The new research, led by Winship and Emory University scientists, found that nearly all activated and growing CLL cells express PD-1, an important protein that is normally seen in some T cells but not in B cells. They showed that CLL cells express PD-1 after they receive growth signals that can actually be blocked by Bruton’s tyrosine kinase inhibitors (BTKi), an important class of drugs commonly used to treat CLL.

“Indeed, the percentage of CLL cells that have PD-1 in the blood correlated with BTKi treatment response and progression,” says study lead Andres Chang, MD, PhD. “This suggests that PD-1 expression could be a useful biomarker to predict response and resistance to BTKi therapy. Additionally, eliminating CLL cells that express PD-1 could be a potentially useful therapeutic strategy.” Chang is a member of the multidisciplinary care team in Winship’s Bone Marrow and Stem Cell Transplant Center and assistant professor in the Department of Hematology and Medical Oncology at Emory University School of Medicine.

“This research started from the ground up at Emory,” Chang says. “It began with the discovery of PD-1+ CLL cells while looking at PD-1 expression in T cells.” Besides its being unique, Chang says the study provides a good marker that identifies proliferating CLL cells and their relationship with BTK.

“This allows us to better study the growing cells using blood samples and without invasive biopsies,” Chang says. “It also gives us the opportunity to track disease response to BTK inhibitors and opens up opportunities to explore new therapeutic targets.”

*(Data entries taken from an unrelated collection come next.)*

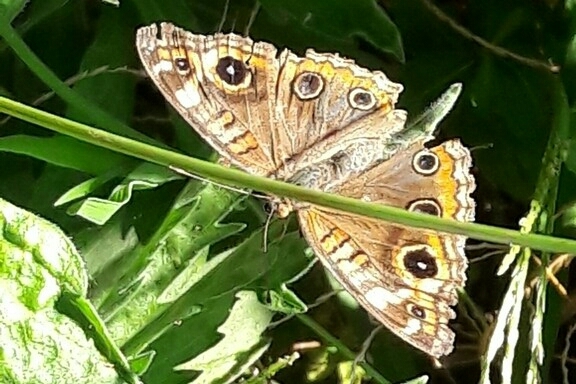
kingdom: Animalia
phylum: Arthropoda
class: Insecta
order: Lepidoptera
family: Nymphalidae
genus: Junonia
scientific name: Junonia evarete
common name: Black mangrove buckeye
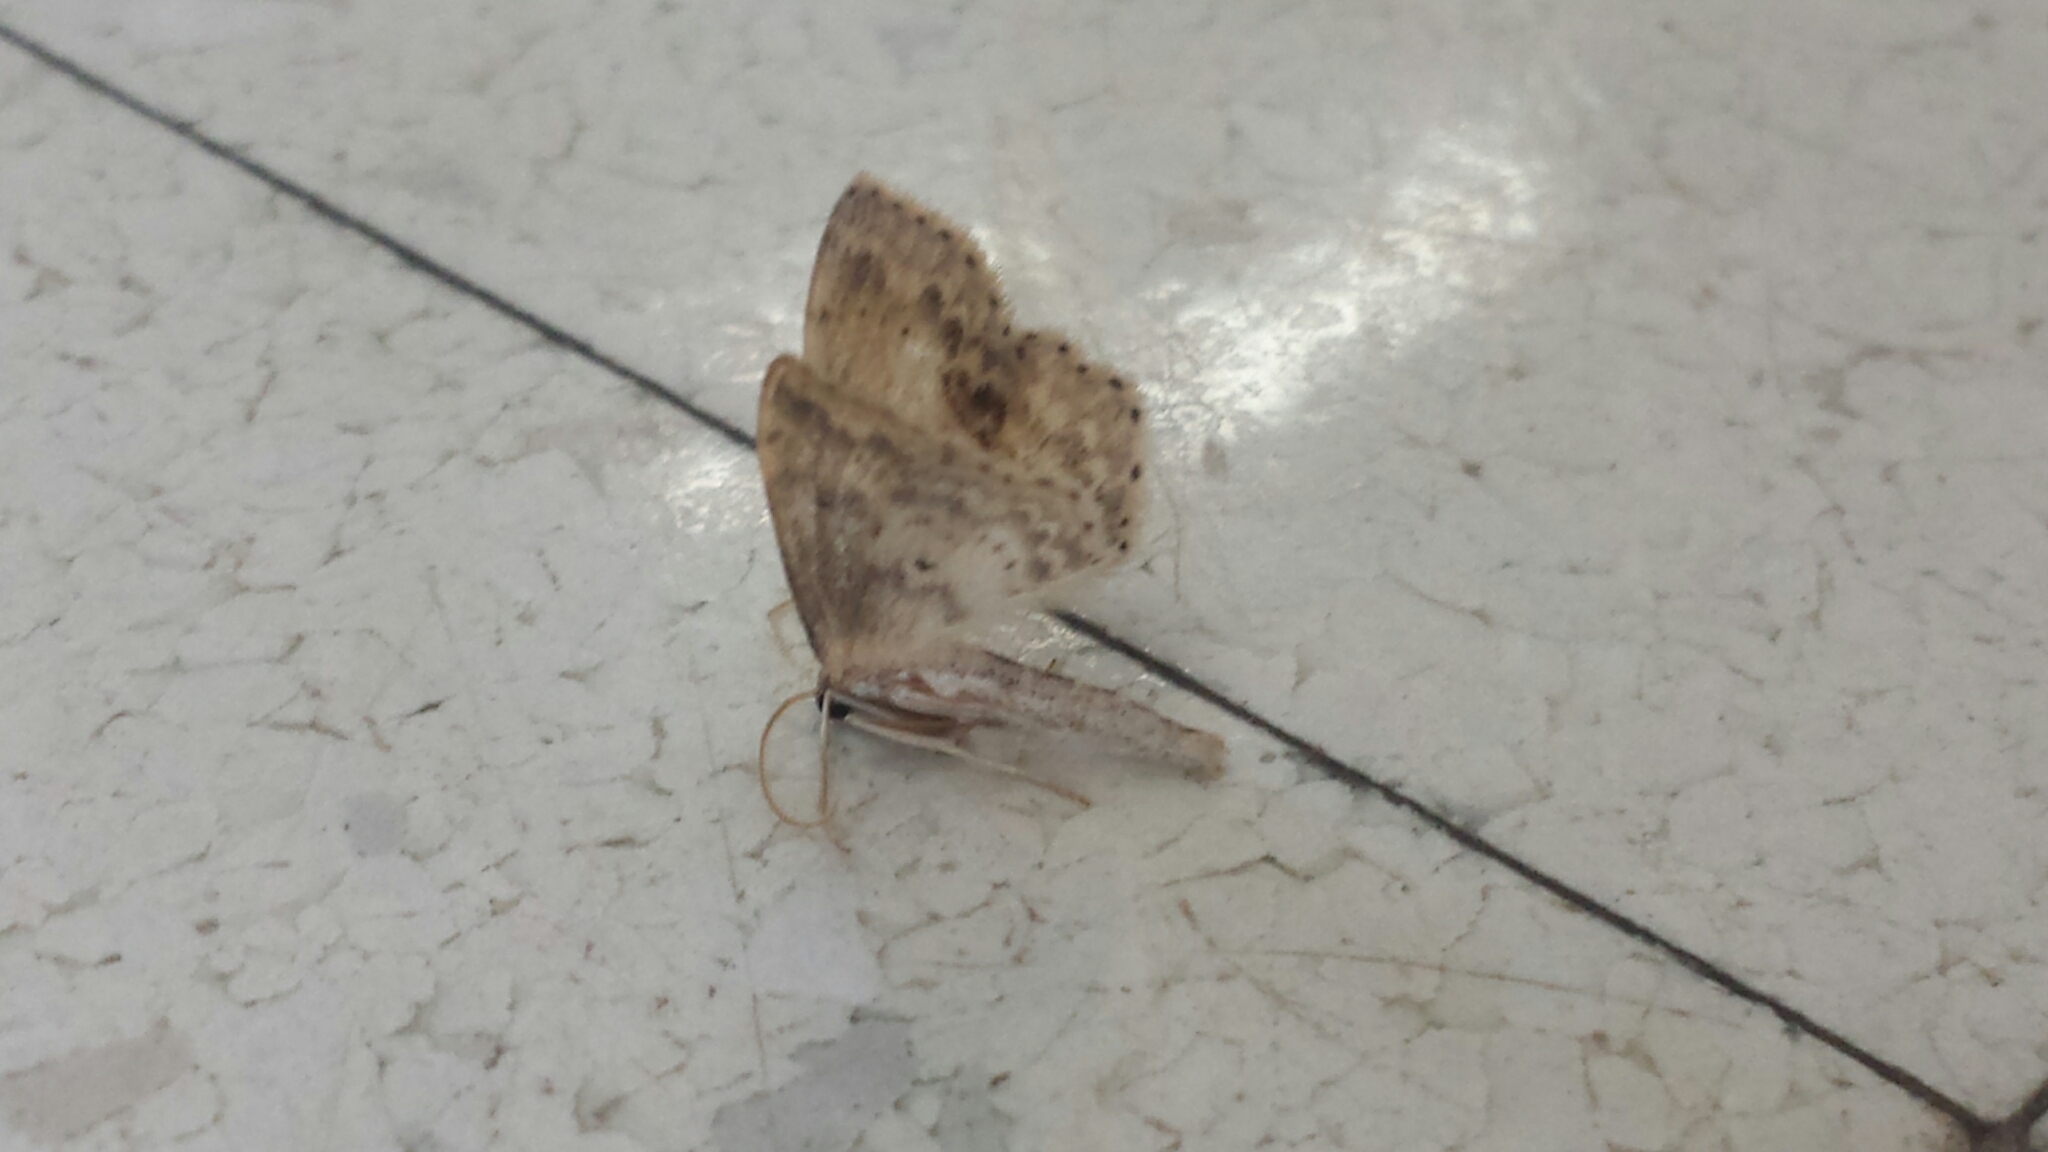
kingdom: Animalia
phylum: Arthropoda
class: Insecta
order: Lepidoptera
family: Geometridae
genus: Idaea
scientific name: Idaea dimidiata
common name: Single-dotted wave
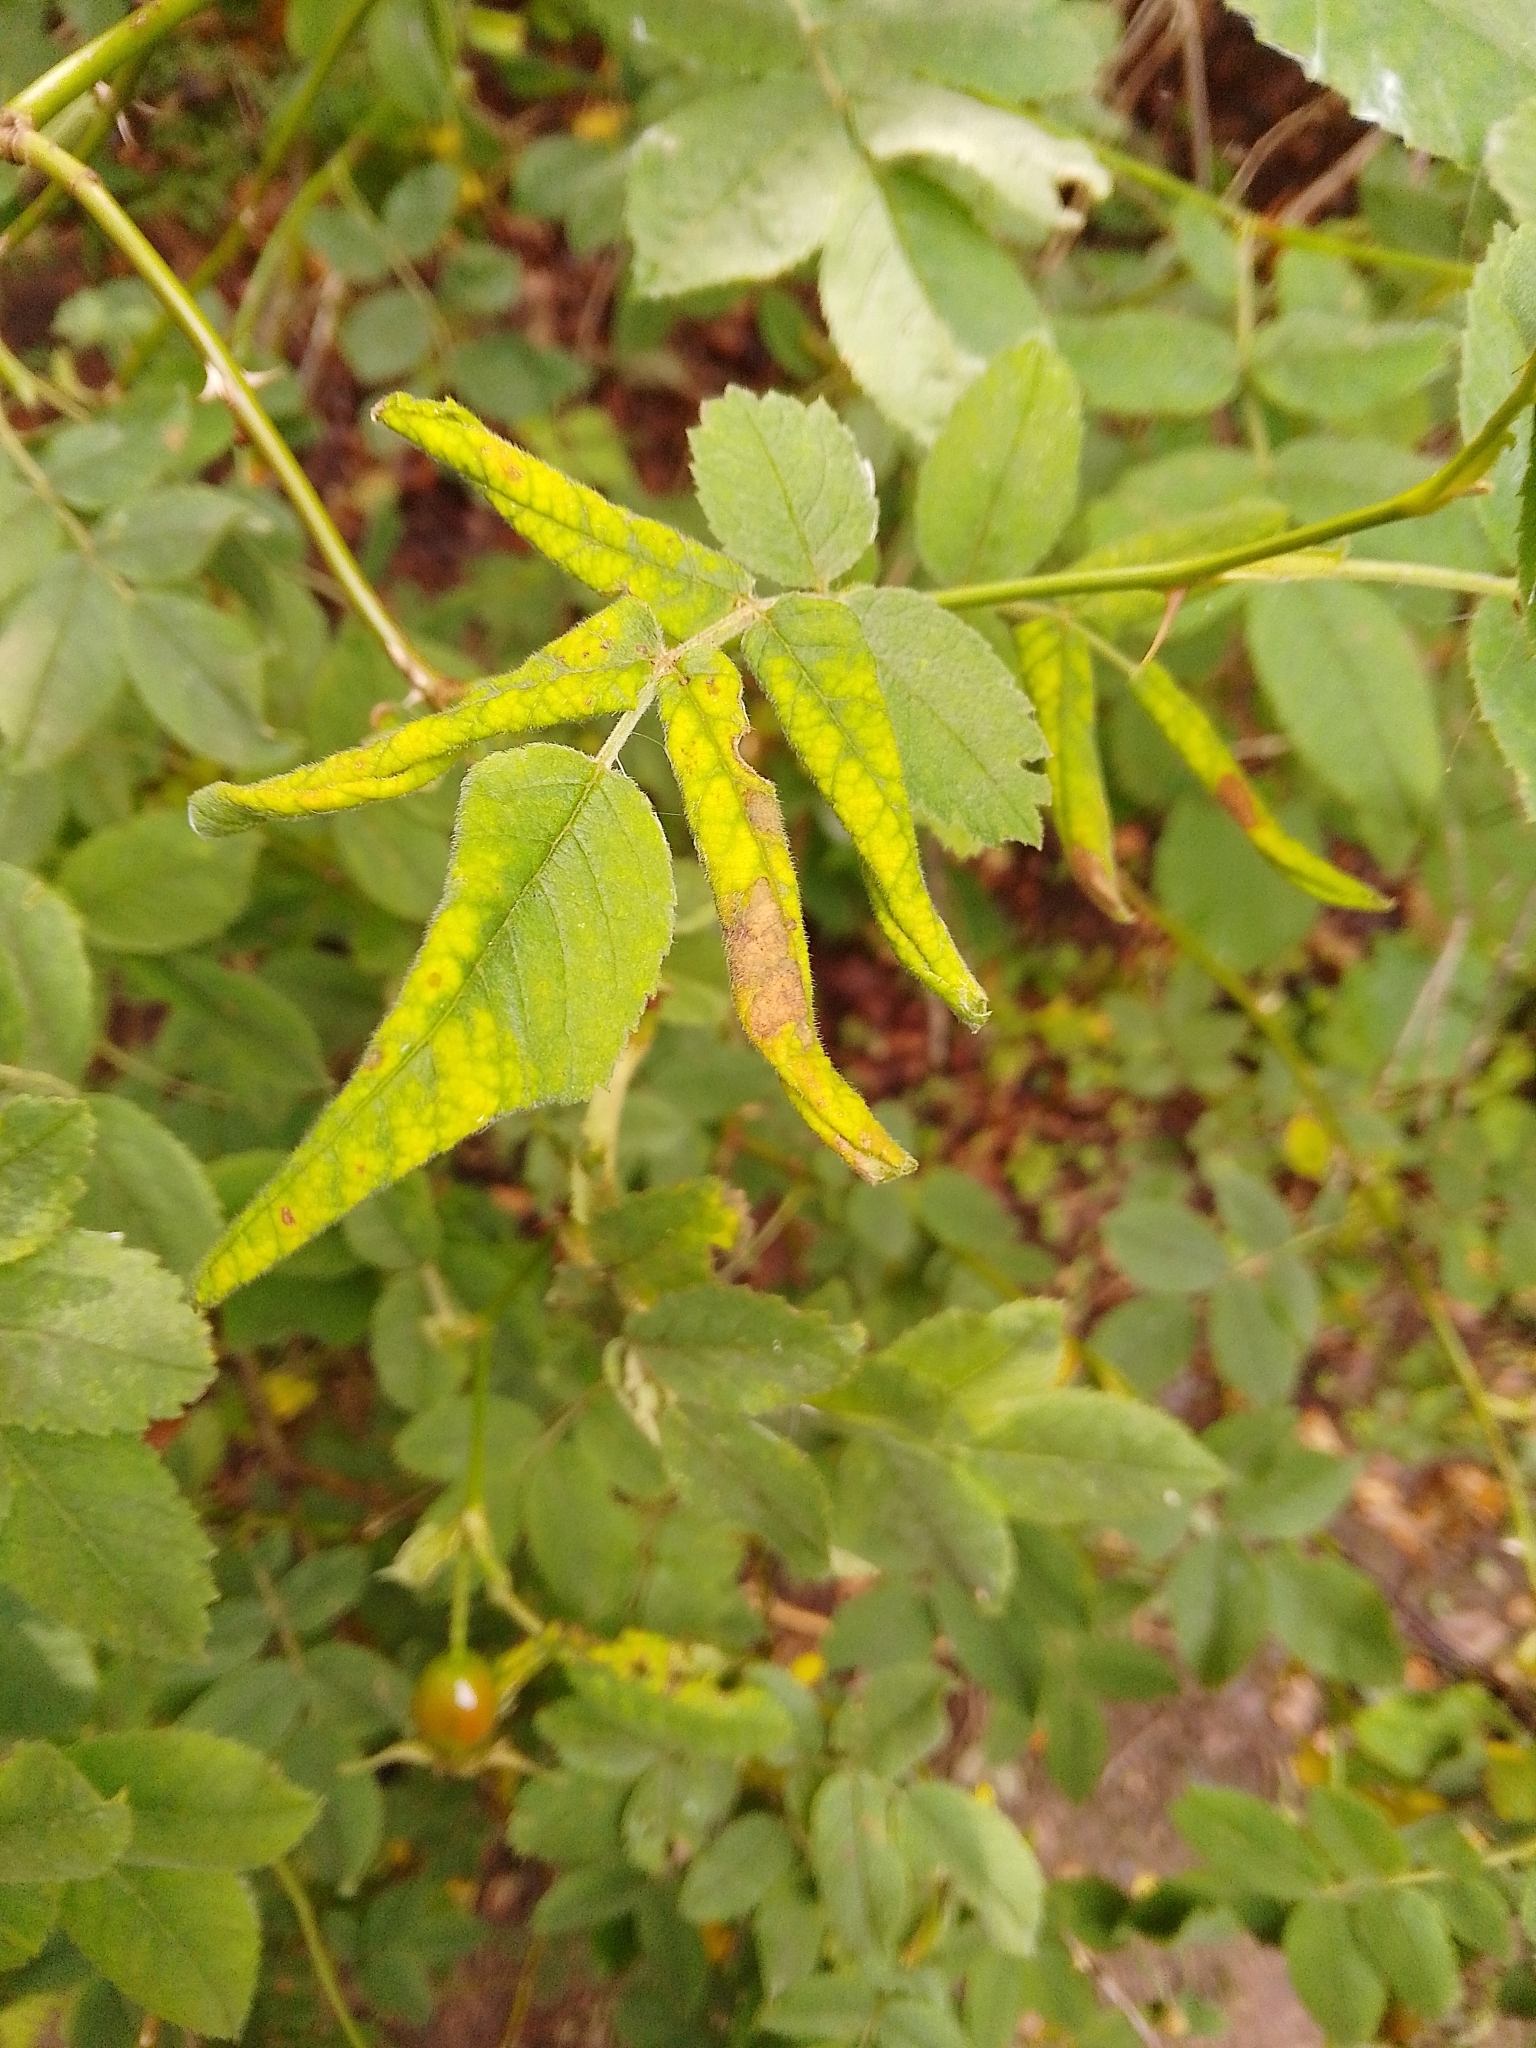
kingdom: Animalia
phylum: Arthropoda
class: Insecta
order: Hymenoptera
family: Tenthredinidae
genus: Blennocampa
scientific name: Blennocampa phyllocolpa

Rafi Ahmed, PhD, co-leader of Winship’s Cancer Immunology Research Program, director of the Emory Vaccine Center and professor in the Department of Microbiology and Immunology at Emory University School of Medicine, says, “This study not only provides a biomarker for monitoring responsiveness to lymphoma treatment but also suggests new therapeutic approaches for eliminating the most actively dividing lymphoma cancer cells.”

Chang says researchers’ next steps will be “determining what PD-1 does in CLL cells and in other B cell cancers and exploring ways to target those cells for therapeutic purposes.” CLL can sometimes transform into an aggressive B cell lymphoma, a process known as Richter’s Transformation. These aggressive lymphomas are deadly and highly resistant to current therapies. However, PD-1 expression is retained in this aggressive cancer and may be a promising therapeutic target, according to Chang.

The study has potentially enormous implications for people with CLL. “This study can potentially have a great impact on the care of patients with CLL as it opens up a way in which we could monitor treatment response,” Chang says. “It also provides opportunities to identify novel therapeutic targets for this incurable disease.”

Besides Chang, Winship collaborators included Rafi Ahmed, PhD, Amy Ayers, Jean Koff, MD, MS, Alyssa M.K. Leal, Michael C. Churnetski, Colin B. O’Leary, David A. Frank, MD, PhD, Jonathon B. Cohen, MD, MS, Rafick-Pierre Sékaly, PhD, and Jeffrey M. Switchenko, PhD, MS. Also from Emory were Carl Davis, PhD, Donald J. McGuire, PhD, and Adam N. Pelletier with the Emory Vaccine Center. The research team also included former Winship member Christopher R. Flowers, MD, MSc, with MD Anderson; and Maria Tsagiopoulou, PhD, Maria Karipidou, MSc, and Kostas Stamatopoulos, MD, PhD, with the Institute of Applied Biosciences at the Centre for Research and Technology Hellas, in Thessaloniki, Greece.

This work was supported by Winship institutional funds and awards from the National Institutes of Health (K08AI178093, T32CA160040, K12CA237806, P51OD011132, P30CA138292, S10OD026799, UL1TR002378), the Georgia Clinical & Translational Science Alliance, the American Society of Hematology, the CLL Society, the Hellenic Foundation for Research and Innovation, and Horizon Europe. This project was also supported by the Emory NHP Genomics Core, the Emory Integrated Genomics Core, the Winship Cancer Tissue and Pathology Shared Resource and the Emory Flow Cytometry Core. The content is solely the responsibility of the authors and does not necessarily represent the official views of the National Institutes of Health.